Glossario cairanese » Maccarùn’ - Muttà

M

Maccarùn’ – Termine generico per indicare la pasta.
Maccatùr’ – Indica sia il fazzoletto per il naso, sia il foulard che, ancora oggi, molte donne anziane si avvolgono in testa annodandolo sotto ìl mento.
Macèrr’ – Piccola piramide formata con le spighe del granturco (per la pronuncia vedi abbarr’).

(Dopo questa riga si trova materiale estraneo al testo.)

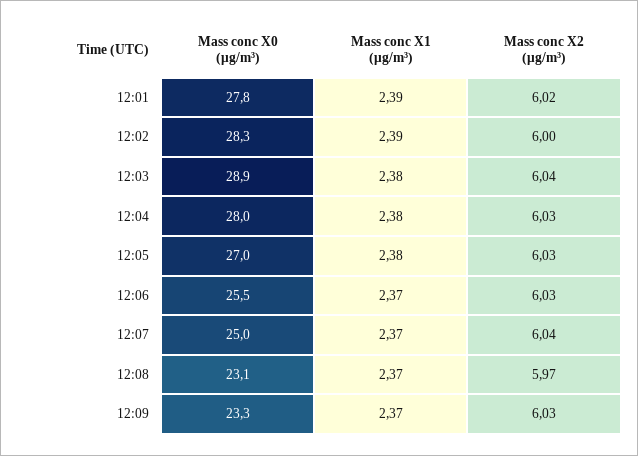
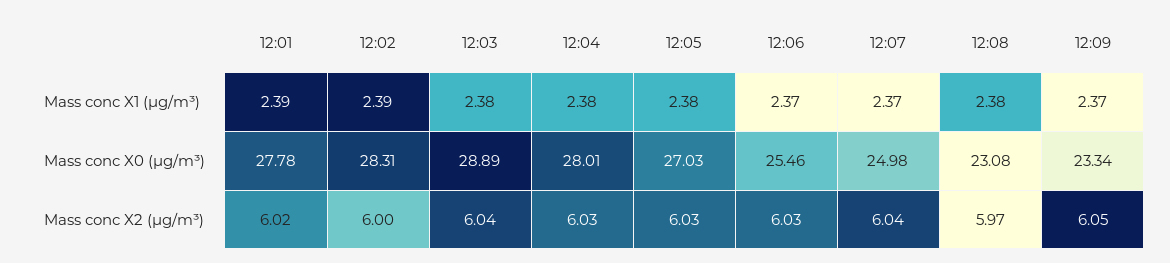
Mass conc X1 (μg/m³), 12:08: 2.37 -> 2.38
Mass conc X2 (μg/m³), 12:09: 6.03 -> 6.05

Maciàr’ – Strega, megera (va pronunciata come se fossero due parole divise con la i in comune: maci-iàr’). Si narrava che queste donne entrassero nelle case per rendere storpi, con le loro fatture, i bambini appena nati. In questo modo, le menomazioni, dovute generalmente alla poliomelite, venivano attribuite alle maciàr’.
Maglie – Martello di legno che si usava per inserire un tappo nella botte (la e non si fa sentire).
Mappin’ – Al singolare (nu mappìn’), prende il significato di schiaffo; al femminile indica uno strofinaccio per pulire (‘na mappin’).
Maruchiérr’ – Lumache (per la pronuncia della doppia r vedi abbarr’).
Masc-ch’ – Serratura (per la pronuncia vedi crusc-ch’).
Masciat’ – Messaggio, notizia (probabilmente deriva da ambasciata che è, appunto, sinonimo di messaggio).
Mastriérr’ – Trappola per topi (per la pronuncia della doppia r vedi abbarr’).
Matass’ – Oltre alla bobina di lana indica anche le tagliatelle acconciate a forma di matassa.
Matréie – Matrigna (l’ultima e non si pronuncia).
Mattuóglie – Groviglio, intreccio (la e non si fa sentire).
Mazzacan’ – Grossa pietra, macigno; potrebbe essere un termine onomatopeico: pietra ammazza cani.
– Esortazione a fare qualcosa (ha la stessa valenza di dài, forza).
M’lògne’ – Faina (la e non si fa sentire).
M’sal’ – Grossa tovaglia da tavola.
‘Mbastapàn’ – La madia in cui le massaie impastavano la farina, preparando le pagnotte da portare al forno.
‘Mb’cà – Sporcare.
‘Mb’cill’ – Attaccabrighe, dispettoso.
‘Mb’zz’cà – Incollare, attaccare qualcosa.
‘Mbicciariéll’ – Fiammifero, prospero.
‘Mbiccius’ – Attaccabrighe.
‘Mbórr’ – Bollicina, foruncolo (per la pronuncia della doppia r vedi abbarr’).
Mèn’l’ – Mandorle.
Ménn’ – Seno, mammelle.
Mórge – Grosso masso (il gruppo ge si legge come in Genova, senza far sentire la e).
Morr’ – Branco, gruppo (in questo caso le due r vanno lette normalmente, come in corro).
‘Mpus’mat’ – Si usa per indicare chi, indossando un vestito nuovo, se ne sta dritto come un manico di scopa, evitando movimenti bruschi.
Mugliatiérr’ – Involtini di interiora di agnello (per la pronuncia della doppia r vedi abbarr’).
Mup’ – Muto.
Murécen’ – Ombra.
Murzón’ – Cicca di sigaretta.
Musc-ch’ – Spalla (per la pronuncia vedi crusc-ch’).
Muscenià – Scompigliare, mettere sottosopra, in subbuglio (il gruppo sce si legge come in scena, senza far sentire la e).
Mut’ – Imbuto.
Muttà – Quando si toglie il vino lasciato a fermentare nelle tine e si riempiono le damigiane.